## Passage to read:
•••••
As far as "Lucy In The Sky" goes, I tend to believe Lennon on that one, too. If only because John's son, Julian, the artist in question, has backed him up on it.


By Todd Pence on Sunday, September 02, 2001 - 8:09 am:

Warren Zevon's "Frank And Jessie James":


Keep on ridin', ridin', ridin' / Frank and Jessie James / Keep on ridin', ridin', ridin' / Till you clear your names

Uh, that's gonna be kinda hard to do.


By Warren Zevon on Sunday, September 02, 2001 - 7:45 pm:

I saw a werewolf down at Lee Ho Fook's!


By William Berry on Monday, September 03, 2001 - 3:09 am:

One reason there are not as many musical nits is a person would have to be into a song they don't like. For instance, I don't like some song that has a refrain like the desert misses the rain that I think was by Sade. (Deserts don't miss the rain. Many creatures that have adapted to the arid environment would die if the desert got normal rainfall.)

There are probably many nits in other songs that I don't like, but I'll never find them. There are probably many nits in songs I do like, but I'll never see them. (Songs that previous roommates liked are fair game though.:))


By Derf on Sunday, September 16, 2001 - 8:18 pm:

Benn, I'm not exactly nitpicking SONGS ... just the DJ's today.

Today I attended my niece's wedding. She married a local DJ ... Micheal Blake of KISS 106.1 ... Kidd Kraddick attended, of course (whoop-whoop)

There WAS (of course) an attending DJ at the reception. He pulled out ALL the oldies from the mid 80's on back and cranked them ... (it seems that 106.1 FM keeps them for use at weddings and bar-mitzfahs, THEN puts them back in storage afterwards ... just in case "a change in format" may become appropriate)
•••••
## Recorded information:
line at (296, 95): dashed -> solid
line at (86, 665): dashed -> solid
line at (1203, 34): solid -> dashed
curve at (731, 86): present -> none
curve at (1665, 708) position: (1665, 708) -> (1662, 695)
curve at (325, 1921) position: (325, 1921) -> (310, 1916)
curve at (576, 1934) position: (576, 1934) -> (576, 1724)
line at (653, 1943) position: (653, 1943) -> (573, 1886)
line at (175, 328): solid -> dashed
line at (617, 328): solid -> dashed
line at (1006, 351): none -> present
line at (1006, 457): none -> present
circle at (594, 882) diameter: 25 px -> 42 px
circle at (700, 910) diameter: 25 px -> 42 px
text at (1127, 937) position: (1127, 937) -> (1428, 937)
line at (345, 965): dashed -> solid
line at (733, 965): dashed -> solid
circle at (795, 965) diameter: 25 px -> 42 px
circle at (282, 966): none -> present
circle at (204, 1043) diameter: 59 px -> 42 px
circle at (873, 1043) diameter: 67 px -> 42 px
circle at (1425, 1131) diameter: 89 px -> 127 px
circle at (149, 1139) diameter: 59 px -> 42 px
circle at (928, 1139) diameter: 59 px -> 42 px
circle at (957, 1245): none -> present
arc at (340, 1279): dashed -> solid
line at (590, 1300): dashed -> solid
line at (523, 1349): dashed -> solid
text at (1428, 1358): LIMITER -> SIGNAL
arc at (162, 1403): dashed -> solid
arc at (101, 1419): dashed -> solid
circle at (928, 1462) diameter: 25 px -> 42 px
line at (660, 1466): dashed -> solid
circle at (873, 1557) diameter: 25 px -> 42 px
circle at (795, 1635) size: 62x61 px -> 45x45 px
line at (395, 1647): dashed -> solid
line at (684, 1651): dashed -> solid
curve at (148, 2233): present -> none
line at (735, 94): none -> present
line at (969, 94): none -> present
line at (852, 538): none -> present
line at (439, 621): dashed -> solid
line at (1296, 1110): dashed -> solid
•••••
## Parts of the exercise:
1. In the music forum thread, why does the first poster tend to believe Lennon about "Lucy In The Sky"? Answer in one to three sentences.
2. Write out the listing starting at its first line and ending at the line that contains "circle at (700, 910) diameter: 25 px -> 42 px", with both of those lines included.

## Replies:
1. The poster tends to believe Lennon because John's son, Julian, who is the artist in question, has backed him up on it.

2.
line at (296, 95): dashed -> solid
line at (86, 665): dashed -> solid
line at (1203, 34): solid -> dashed
curve at (731, 86): present -> none
curve at (1665, 708) position: (1665, 708) -> (1662, 695)
curve at (325, 1921) position: (325, 1921) -> (310, 1916)
curve at (576, 1934) position: (576, 1934) -> (576, 1724)
line at (653, 1943) position: (653, 1943) -> (573, 1886)
line at (175, 328): solid -> dashed
line at (617, 328): solid -> dashed
line at (1006, 351): none -> present
line at (1006, 457): none -> present
circle at (594, 882) diameter: 25 px -> 42 px
circle at (700, 910) diameter: 25 px -> 42 px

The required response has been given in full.